Second, I distinguish my definition of inference from the narrow domain of frequentist hypothesis testing. In some domains, particularly psychology, statistical inference has historically been synonymous with hypothesis testing. In my formulation, hypothesis testing would be one approach among a broad class of methodologies for learning about the data generating process that also includes Bayesian methods, techniques for interpreting deep learning models, and others discussed elsewhere in this article. My definition of "inference" is more similar to the concept of "scientific inference" discussed by e.g. Hubbard, Haig, and Parsa: "discovery of replicable and empirically generalizable findings". In an exploration of the purpose of hypothesis testing, p-values, and significance levels, Billheimer advocate for "Predictive inference" summarized as follows: "Rather than infer the value of a parameter that can never be observed, our inferential focus should be the prediction of future observable quantities". Billheimer's recommendation, building on work by de Finetti, Geisser, and others, is that testable predictions of future observable values should be the currency for evaluating the performance of a model and identifying the reliability of inferences about parameters. This is compatible with the balanced perspective advocated in this section and similar to the concept of "correspondence to observable reality" articulated as a virtue of statistical practice by Gelman and Hennig.

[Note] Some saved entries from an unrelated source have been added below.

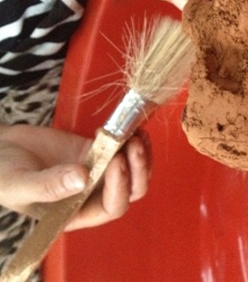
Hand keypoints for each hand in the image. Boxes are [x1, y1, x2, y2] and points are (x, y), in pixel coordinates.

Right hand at [0, 125, 151, 230]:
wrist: (0, 149)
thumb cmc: (3, 175)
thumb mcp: (18, 184)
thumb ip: (48, 186)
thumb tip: (81, 179)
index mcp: (76, 213)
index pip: (112, 208)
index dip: (120, 187)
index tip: (116, 161)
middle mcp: (92, 196)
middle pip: (131, 190)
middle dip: (138, 169)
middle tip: (134, 144)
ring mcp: (98, 173)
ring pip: (133, 170)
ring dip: (140, 153)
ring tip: (135, 133)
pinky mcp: (99, 153)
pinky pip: (123, 149)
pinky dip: (131, 139)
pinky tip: (128, 127)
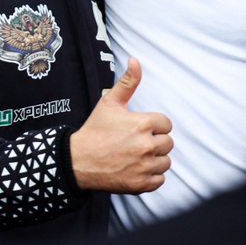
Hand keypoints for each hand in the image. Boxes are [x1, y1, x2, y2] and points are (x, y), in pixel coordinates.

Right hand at [68, 58, 172, 193]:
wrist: (78, 161)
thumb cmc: (94, 131)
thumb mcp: (109, 103)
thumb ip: (127, 82)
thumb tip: (135, 60)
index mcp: (142, 124)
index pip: (166, 124)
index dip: (153, 125)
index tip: (138, 128)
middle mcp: (146, 145)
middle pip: (168, 142)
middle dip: (154, 141)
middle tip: (134, 142)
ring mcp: (144, 166)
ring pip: (165, 161)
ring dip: (154, 159)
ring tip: (135, 155)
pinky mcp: (141, 184)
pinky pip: (160, 179)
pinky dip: (151, 176)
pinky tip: (136, 168)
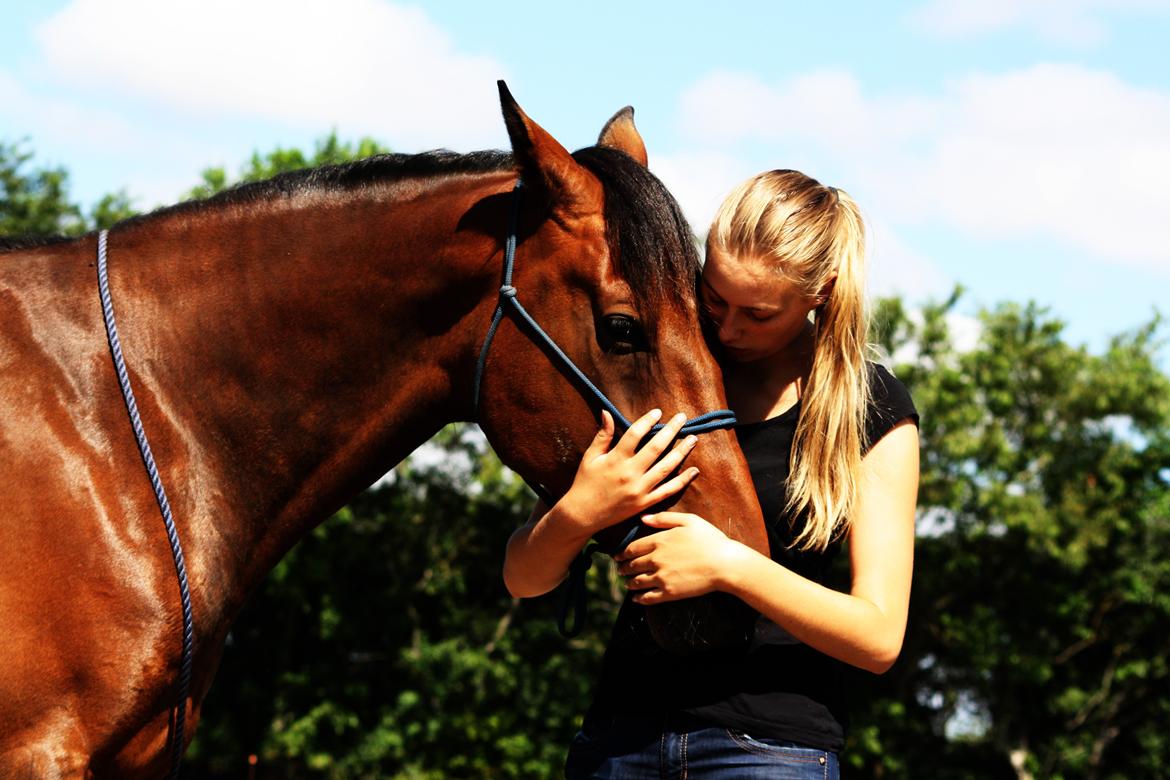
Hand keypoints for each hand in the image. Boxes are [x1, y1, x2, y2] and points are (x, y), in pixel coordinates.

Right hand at [556, 409, 699, 539]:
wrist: (583, 514)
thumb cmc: (585, 482)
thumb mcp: (590, 457)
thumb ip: (603, 435)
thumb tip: (607, 412)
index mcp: (616, 459)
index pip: (635, 434)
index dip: (647, 421)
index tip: (658, 412)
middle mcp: (630, 473)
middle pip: (656, 447)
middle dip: (671, 430)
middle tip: (682, 417)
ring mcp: (640, 489)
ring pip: (666, 467)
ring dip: (682, 451)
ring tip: (693, 439)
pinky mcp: (645, 503)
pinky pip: (668, 490)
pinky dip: (683, 480)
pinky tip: (694, 470)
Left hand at [613, 512, 747, 603]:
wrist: (724, 564)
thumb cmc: (710, 539)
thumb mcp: (688, 520)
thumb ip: (663, 518)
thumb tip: (642, 518)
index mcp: (659, 541)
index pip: (632, 548)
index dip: (622, 553)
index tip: (618, 556)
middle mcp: (656, 559)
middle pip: (632, 565)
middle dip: (623, 568)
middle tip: (620, 570)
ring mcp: (661, 577)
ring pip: (637, 582)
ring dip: (629, 583)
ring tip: (628, 583)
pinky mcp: (669, 592)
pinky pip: (648, 597)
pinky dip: (639, 598)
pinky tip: (636, 598)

Next, I consider the familiar distinction between correlation and causation. The rich literature on causal inference carefully defines the meaning of the causal effect of an intervention assigned to a unit and establishes multiple frameworks and a variety of empirical methods for measuring causal effects from observational and experimental data. In both business and research settings, constraints on the ability to control assignment mechanisms and other system factors often limit the extent to which causal effects can be isolated and measured. As a result, it is often necessary for data scientists to, for example, analyze descriptive correlations within datasets or to model data with known (and unknown) confounding variables that may not be fully observed. For analyses focused on the goal of prediction, data scientists must recognize how these limitations affect the generalizability of their models. A predictive model that learns a correlation between a particular predictor and a dependent variable of interest may perform poorly on out of sample cases where an unobserved confounding predictor or an additional cause has changed. For analysis focused on the goal of inference, it is critical to understand the limitations of a dataset or study design for identifying causation to avoid over-interpreting inferences.

Finally, inferences under any particular model (however simple or complex) are subject to the assumption that the model accurately describes the data generating process. Amrhein, Trafimow, and Greenland suggests treating inferential statistics as "unstable local descriptions of relations between models and the obtained data". Analysts should fit a variety of models, systematically compare their performance, and generalize when possible using continuous model expansion to help mitigate the effects of this localization. Ultimately these considerations provide an explication of how inference is a useful procedure for analysts and organizations to learn from data. The iterative process of designing models, applying them to data, checking their predictive performance, and interpreting the models' parameters and behavior all promotes understanding of the data generating system being modeled.